I haven't had a close look at the forces going on, or done any comparisons with other cars. But just wanted to confirm that my original statement was too general or (maybe completely wrong) and that your statement was a very good point.
Nice to see you, Ben.
Yes I still have the E46 M3 and it still has low mileage! It will be 18 next year.
by Scawen : banned user with duplicate account rambling off topic
With the changing day/night has there been consideration about changing track temperature? I'm not sure what LFS uses in terms of environment temperature as an input for tyres, but even some location baseline with some modifier based on time of day could add some variety to races.
I don't know if that's possible, or if/how LFS models temperature coming into the tyres from the environment.
by TFalke55 : should've done more research on my own before, the given information is not really wrong but really not helpful either
by Scawen : comment about temporarily banned user
Assuming the ground and air are the same temperature, I think you'd expect the part in contact with the ground to cool faster via conduction? Once the tyre's temperature is fully equalized with ambient air, there would be no hot/cold patches on the tyre. Again, assuming the ground and air are the same temperature.

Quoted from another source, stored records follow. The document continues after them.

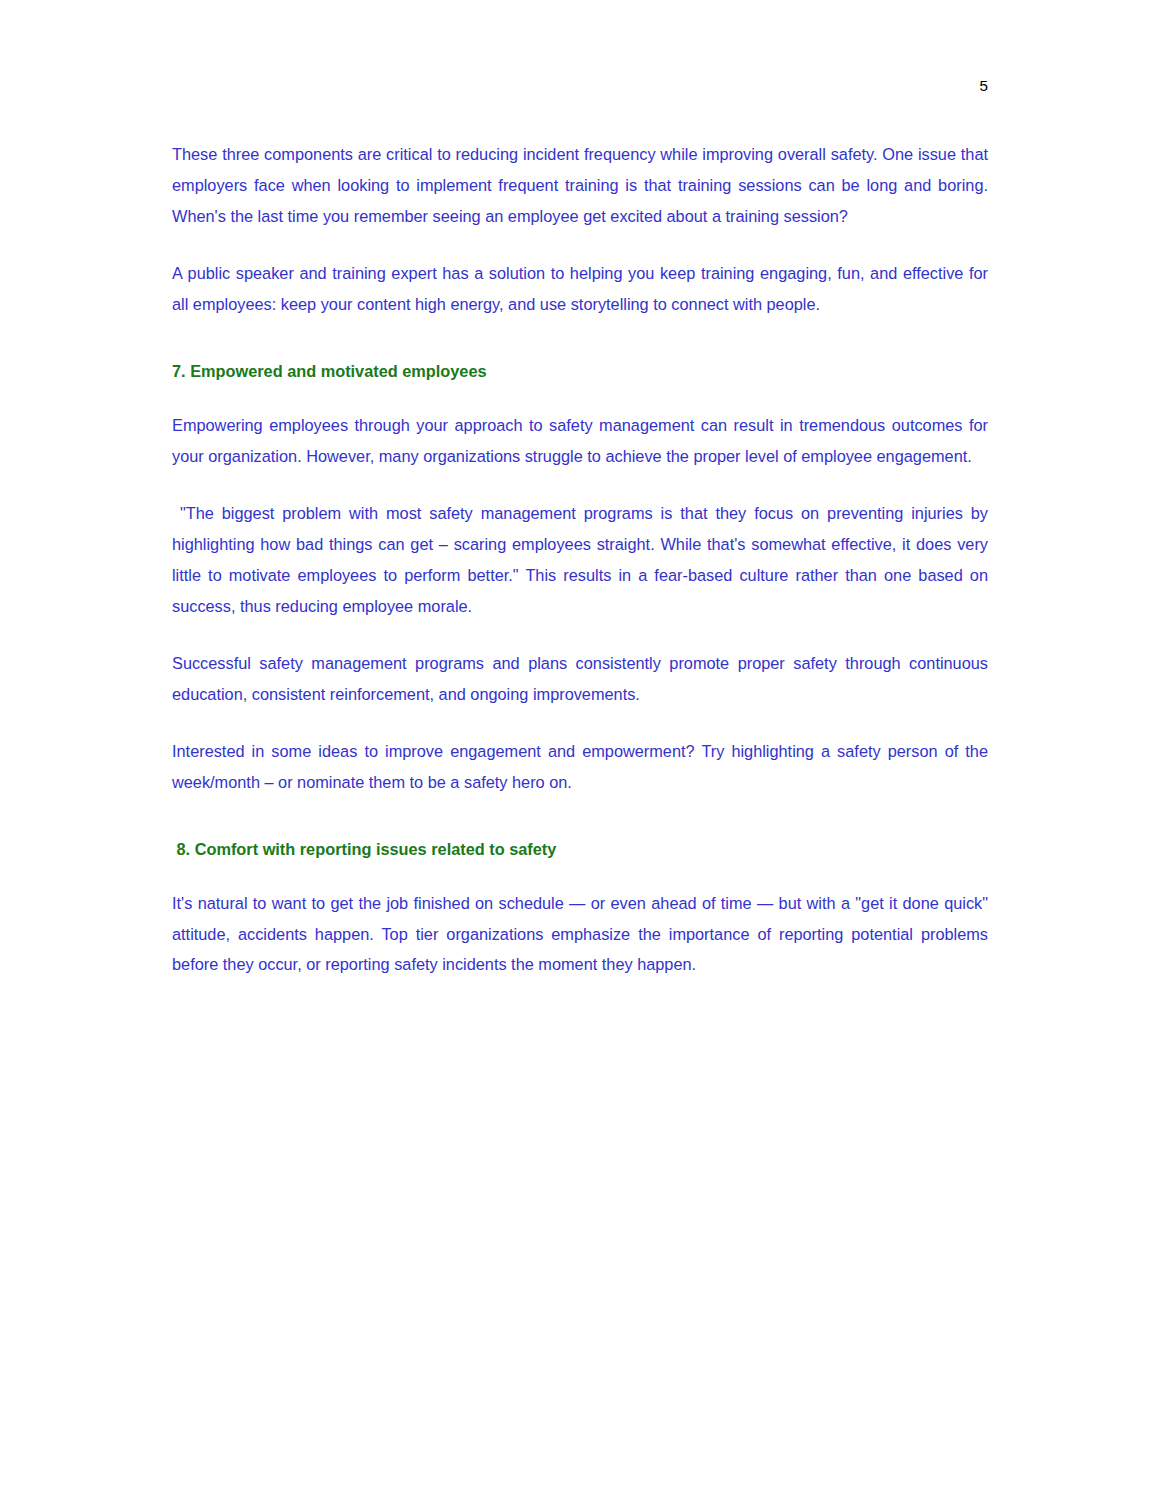5
These three components are critical to reducing incident frequency while improving overall safety. One issue that employers face when looking to implement frequent training is that training sessions can be long and boring. When's the last time you remember seeing an employee get excited about a training session?
A public speaker and training expert has a solution to helping you keep training engaging, fun, and effective for all employees: keep your content high energy, and use storytelling to connect with people.
7. Empowered and motivated employees
Empowering employees through your approach to safety management can result in tremendous outcomes for your organization. However, many organizations struggle to achieve the proper level of employee engagement.
"The biggest problem with most safety management programs is that they focus on preventing injuries by highlighting how bad things can get – scaring employees straight. While that's somewhat effective, it does very little to motivate employees to perform better." This results in a fear-based culture rather than one based on success, thus reducing employee morale.
Successful safety management programs and plans consistently promote proper safety through continuous education, consistent reinforcement, and ongoing improvements.
Interested in some ideas to improve engagement and empowerment? Try highlighting a safety person of the week/month – or nominate them to be a safety hero on.
8. Comfort with reporting issues related to safety
It's natural to want to get the job finished on schedule — or even ahead of time — but with a "get it done quick" attitude, accidents happen. Top tier organizations emphasize the importance of reporting potential problems before they occur, or reporting safety incidents the moment they happen.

IRL, the road can be warmer than the air, but the reverse is also possible.
uhhh.... wouldn't the air temp have to be really cold and the ground temp really hot for a noticeable difference? And wouldn't the car have to be parked for a while to even almost have to worry about hot and cold patches on the tires? And wouldn't that temperature difference go away after a few revolutions of the wheels anyways?
Since precipitation rain or winter is probably even further off for LfS than "just" air/ground temperature modelling, I did make the assumption that the road would be warmer than the air. As such, given enough time the contact patch should reach equilibrium at a higher temperature than the parts exposed to the air, even if maybe I'm overestimating the convection (as nobody in LfS uses wind)?

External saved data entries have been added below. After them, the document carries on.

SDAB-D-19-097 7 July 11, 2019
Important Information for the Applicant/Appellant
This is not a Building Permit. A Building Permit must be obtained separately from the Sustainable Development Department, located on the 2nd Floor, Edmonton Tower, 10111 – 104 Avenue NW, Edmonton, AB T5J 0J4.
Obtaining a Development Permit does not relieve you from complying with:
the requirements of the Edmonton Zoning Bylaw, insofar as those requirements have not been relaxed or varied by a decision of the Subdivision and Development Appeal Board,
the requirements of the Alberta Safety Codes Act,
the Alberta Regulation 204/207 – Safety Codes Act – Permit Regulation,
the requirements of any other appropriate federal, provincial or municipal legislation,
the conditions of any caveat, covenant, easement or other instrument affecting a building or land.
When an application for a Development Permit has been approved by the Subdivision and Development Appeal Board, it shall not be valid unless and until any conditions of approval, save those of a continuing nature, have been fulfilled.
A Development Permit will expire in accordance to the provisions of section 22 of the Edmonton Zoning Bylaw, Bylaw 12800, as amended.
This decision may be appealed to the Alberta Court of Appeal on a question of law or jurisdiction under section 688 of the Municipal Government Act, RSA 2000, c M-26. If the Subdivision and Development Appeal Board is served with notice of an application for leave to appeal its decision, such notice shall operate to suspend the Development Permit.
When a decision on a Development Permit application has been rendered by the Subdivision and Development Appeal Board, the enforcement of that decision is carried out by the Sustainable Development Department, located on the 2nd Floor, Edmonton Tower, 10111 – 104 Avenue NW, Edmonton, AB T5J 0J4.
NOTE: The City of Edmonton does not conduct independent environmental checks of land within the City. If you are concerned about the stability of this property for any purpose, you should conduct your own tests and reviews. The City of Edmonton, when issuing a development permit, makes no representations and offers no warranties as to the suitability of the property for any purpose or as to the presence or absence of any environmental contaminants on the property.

Thanks for the update! That behaviour mixed with the subtle difference you described before means you must be pretty damn close to something very good indeed. In my opinion LFS is already excellent. It prepared me for my first track day many years ago and made me catch something I'd never have done without the unconscious reactions your game burned into me. They just worked. I was gob-smacked and screamed like a chimp from the adrenaline.